Mais ainda, essa letargia também é encontrada em outras áreas. A luta inglória, por exemplo, deflagrada pela professora e arqueóloga Niede Guidón, diretora de um dos parques mais importantes do Brasil - Parque Nacional da Serra da Capivara, no Piauí -, que há anos passa por grandes dificuldades pela falta de verbas de apoio e pelas freqüentes ameaças de invasão e de morte. Niede, mulher de fibra, não é a única e nem a última, infelizmente, a fazer parte de uma extensa lista de ameaçados ao tentar defender o que é justo, cuidando amorosamente do nosso patrimônio cultural e ambiental. Eu mesma passei por fortes apuros nos sertões brasileiros. As dificuldades são incontáveis, assim como a violência que enfrentamos, que vão minando a vontade e a resistência daqueles que trabalham pelo bem comum.
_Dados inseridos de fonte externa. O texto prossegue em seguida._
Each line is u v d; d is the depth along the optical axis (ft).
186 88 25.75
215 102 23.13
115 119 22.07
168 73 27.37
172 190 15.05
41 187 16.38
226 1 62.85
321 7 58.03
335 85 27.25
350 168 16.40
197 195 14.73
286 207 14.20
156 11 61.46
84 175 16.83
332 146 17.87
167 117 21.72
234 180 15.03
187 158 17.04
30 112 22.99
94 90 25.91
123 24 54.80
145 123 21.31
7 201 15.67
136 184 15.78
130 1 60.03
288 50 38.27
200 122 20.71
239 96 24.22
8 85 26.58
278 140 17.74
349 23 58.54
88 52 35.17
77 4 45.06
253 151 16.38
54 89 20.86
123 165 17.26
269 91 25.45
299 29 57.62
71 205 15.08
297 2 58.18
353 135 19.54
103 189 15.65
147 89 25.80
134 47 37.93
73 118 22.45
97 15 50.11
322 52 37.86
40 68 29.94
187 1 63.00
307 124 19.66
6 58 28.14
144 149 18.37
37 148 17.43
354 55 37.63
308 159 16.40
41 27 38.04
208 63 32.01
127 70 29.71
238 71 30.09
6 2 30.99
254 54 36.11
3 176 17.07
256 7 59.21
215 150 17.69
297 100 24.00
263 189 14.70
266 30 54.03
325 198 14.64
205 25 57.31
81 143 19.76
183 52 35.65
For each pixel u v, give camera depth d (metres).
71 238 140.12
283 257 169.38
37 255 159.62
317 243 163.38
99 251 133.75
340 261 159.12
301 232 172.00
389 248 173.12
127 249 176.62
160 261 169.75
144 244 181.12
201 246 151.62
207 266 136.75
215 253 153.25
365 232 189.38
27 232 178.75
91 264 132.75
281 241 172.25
Em uma entrevista após o Fórum Social Mundial em Porto Alegre, o escritor José Saramago contou que o amigo Umberto Eco confidenciou ter medo do futuro do seu neto. No meio da conversa, Saramago completou: ''se todos formos determinados, eu não terei motivos para ter medo do futuro''. Ele tem razão. Precisamos de determinação e ações práticas e preventivas. Não é mais possível ficar à margem dos acontecimentos e assistir as tragédias como se estivéssemos de mãos atadas. Ações sociais, políticas e econômicas que não levem em consideração a preservação do homem e do meio ambiente devem ser rejeitadas. Ou elas ou nós.